Dr. Burns, finding resistance futile, at length acquiesced and made way for Miller to pass him.

The colored doctor took up his valise and crossed the platform to the car ahead. It was an old car, with faded upholstery, from which the stuffing projected here and there through torn places. Apparently the floor had not been swept for several days. The dust lay thick upon the window sills, and the water-cooler, from which he essayed to get a drink, was filled with stale water which had made no recent acquaintance with ice. There was no other passenger in the car, and Miller occupied himself in making a rough calculation of what it would cost the Southern railroads to haul a whole car for every colored passenger. It was expensive, to say the least; it would be cheaper, and quite as considerate of their feelings, to make the negroes walk.

The car was conspicuously labeled at either end with large cards, similar to those in the other car, except that they bore the word "Colored" in black letters upon a white background. The author of this piece of legislation had contrived, with an ingenuity worthy of a better cause, that not merely should the passengers be separated by the color line, but that the reason for this division should be kept constantly in mind. Lest a white man should forget that he was white,—not a very likely contingency,—these cards would keep him constantly admonished of the fact; should a colored person endeavor, for a moment, to lose sight of his disability, these staring signs would remind him continually that between him and the rest of mankind not of his own color, there was by law a great gulf fixed.

Having composed himself, Miller had opened a newspaper, and was deep in an editorial which set forth in glowing language the inestimable advantages which would follow to certain recently acquired islands by the introduction of American liberty, when the rear door of the car opened to give entrance to Captain George McBane, who took a seat near the door and lit a cigar. Miller knew him quite well by sight and by reputation, and detested him as heartily.
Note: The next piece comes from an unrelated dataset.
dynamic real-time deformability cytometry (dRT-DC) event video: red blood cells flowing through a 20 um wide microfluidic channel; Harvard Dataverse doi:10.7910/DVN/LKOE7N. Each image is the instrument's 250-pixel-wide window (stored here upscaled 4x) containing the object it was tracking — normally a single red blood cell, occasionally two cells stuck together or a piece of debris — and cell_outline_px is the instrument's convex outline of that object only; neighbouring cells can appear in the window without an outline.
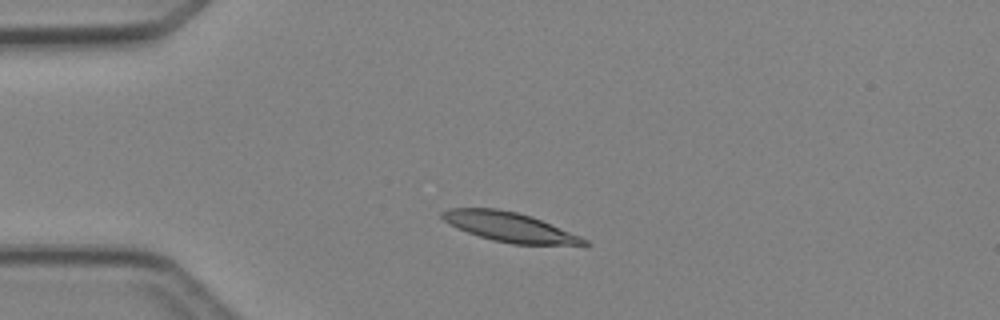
{"species": "Egyptian fruit bat (a non-hibernating species)", "species_latin": "Rousettus aegyptiacus", "temperature_condition": "cold", "stored_images_in_passage": 3, "camera_frame_rate_fps": 3000, "um_per_image_px": 0.085, "animal": {"sex": "female"}, "frame": {"image": 1, "passage_image": 1, "time_ms": 0.0, "image_size_px": [1000, 320], "cell_outline_px": [[592, 244], [588, 248], [512, 244], [492, 240], [456, 228], [444, 220], [440, 216], [440, 212], [448, 208], [496, 208], [516, 212], [532, 216], [580, 236], [588, 240]], "centroid_in_image_um": [43.48, 19.35], "position_along_channel_um": 41.5, "area_um2": 25.26}}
He represented the aggressive, offensive element among the white people of the New South, who made it hard for a negro to maintain his self-respect or to enjoy even the rights conceded to colored men by Southern laws. McBane had undoubtedly identified him to the conductor in the other car. Miller had no desire to thrust himself upon the society of white people, which, indeed, to one who had traveled so much and so far, was no novelty; but he very naturally resented being at this late day—the law had been in operation only a few months—branded and tagged and set apart from the rest of mankind upon the public highways, like an unclean thing. Nevertheless, he preferred even this to the exclusive society of Captain George McBane.

"Porter," he demanded of the colored train attaché who passed through the car a moment later, "is this a smoking car for white men?"

"No, suh," replied the porter, "but they comes in here sometimes, when they ain' no cullud ladies on the kyar."

"Well, I have paid first-class fare, and I object to that man's smoking in here. You tell him to go out."

"I'll tell the conductor, suh," returned the porter in a low tone. "I 'd jus' as soon talk ter the devil as ter that man."

The white man had spread himself over two seats, and was smoking vigorously, from time to time spitting carelessly in the aisle, when the conductor entered the compartment.

"Captain," said Miller, "this car is plainly marked 'Colored.' I have paid first-class fare, and I object to riding in a smoking car."

"All right," returned the conductor, frowning irritably. "I'll speak to him."

He walked over to the white passenger, with whom he was evidently acquainted, since he addressed him by name.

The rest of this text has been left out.